● **Excerpted records**
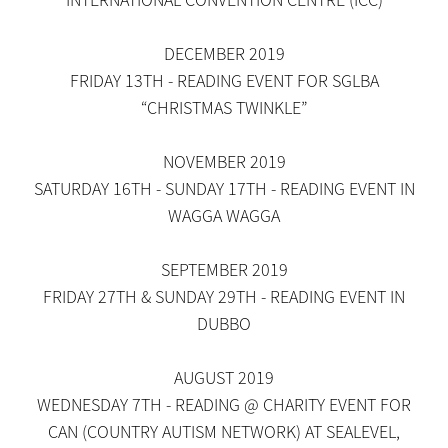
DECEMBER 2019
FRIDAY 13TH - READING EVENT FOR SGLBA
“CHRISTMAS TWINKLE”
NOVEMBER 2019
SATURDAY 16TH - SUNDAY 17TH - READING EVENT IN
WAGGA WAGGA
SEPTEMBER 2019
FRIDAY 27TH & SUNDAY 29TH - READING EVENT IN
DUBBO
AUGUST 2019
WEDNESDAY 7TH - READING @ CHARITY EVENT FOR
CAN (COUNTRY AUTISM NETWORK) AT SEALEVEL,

---

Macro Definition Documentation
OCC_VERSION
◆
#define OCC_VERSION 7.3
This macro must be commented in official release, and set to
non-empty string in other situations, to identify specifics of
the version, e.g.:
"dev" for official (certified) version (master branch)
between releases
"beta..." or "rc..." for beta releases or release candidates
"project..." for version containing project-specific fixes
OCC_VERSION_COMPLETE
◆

● **Action item**
What lines of the data include the word "releases"? Copy each of them.

● **Solution to the problem**
between releases
"beta..." or "rc..." for beta releases or release candidates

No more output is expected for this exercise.